Thursday 23 July 2020

Blue T-shirt in Duddon Valley, Lake district


According to Wikipedia: "The Duddon Valley is a valley in the Lake District National Park in Cumbria, England. The River Duddon flows through the valley, rising in the mountains between Eskdale and Langdale, before flowing into the Irish Sea near Broughton in Furness." Also according to Wikipedia, the valley is frequently called Dunnerdale, but the walker and illustrator Alfred Wainwright preferred the name Duddon Valley. 

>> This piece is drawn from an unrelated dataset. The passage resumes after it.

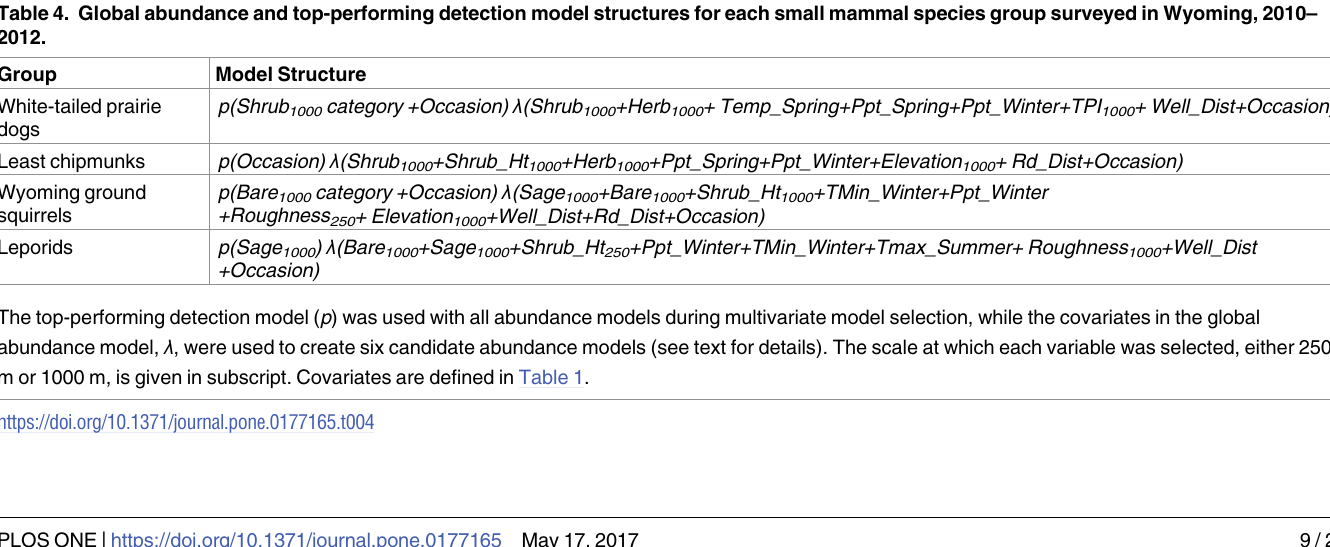
Table 4. Global abundance and top-performing detection model structuresfor each small mammal species group surveyedin Wyoming, 2010– 2012. Group Model Structure White-tailed prairie dogs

I have stayed twice (at least) at the Turner Hall Farm/Campsite. It is a friendly and quiet campsite at walking distance from the Newfield Inn and nearby interesting rocky outcrops. The climbing site in the photo is Birk's Bridge Crag and can be found in the middle of a verdant Forestry Commission woodland, which looked ancient. To reach it, we crossed the famous 18th century stone bridge, Birks Bridge. The climb was easy but still challenging for someone with quite a few "additional" kilos. This area is very picturesque and far from the Lakes summer crowds, so it is very tranquil. The only annoying thing is that the closest pub, as most pubs in England and Scotland, stop serving food very early. In the summer, when it does not get dark until late (~11pm), it does not make sense for pubs to close the kitchen at 8pm (at least for a Portuguese, and I would think for a Spanish too) - they would not survive in Portugal or Spain. The only advantage is that we save lots of money by having to cook the meals in the tent. Maybe if they knew what was about to come (COVID-19) they would have made an effort!

Friday 10 July 2020

Blue European Flag




I never wrote about Brexit before because it hurts. I know exactly where I was when the Brexit vote won in June 2016. I was in Manaus, Brazil, which is currently one of the most affected places by COVID-19. A group of us came into my hotel room to watch the results late at night. We were mostly non-British working in the UK. It came like a cold-water bucket and the day after it felt as a boyfriend had left me. I am convinced that big problems such as climate change or tax evasion are solved together not alone. But many people thought that single countries can solve their own problems and that there are no shared or entwined problems. I have had the opportunity to get to know England much better and to realise that there are many people left down by Westminster Government, especially in the North East of England. If the European Union started to be more about people's well being than about the common market, maybe those deprived areas did not exist and a Brexit vote would not have happened. But it did. Last year, in March, a big demonstration anti-Brexit happened in London after months of failed attempts to draw an exit deal. However, many of the people attending were foreigners, are used to travel abroad all the time, are professional, are bourgeois...People from those deprived areas in the North East of England were not there. The European Union should be a Union to safeguard and promote good environmental condition, education for all, well-being, decent work conditions, free health services. If these were the true goals the UK would not be heading for the abyss and the unknown.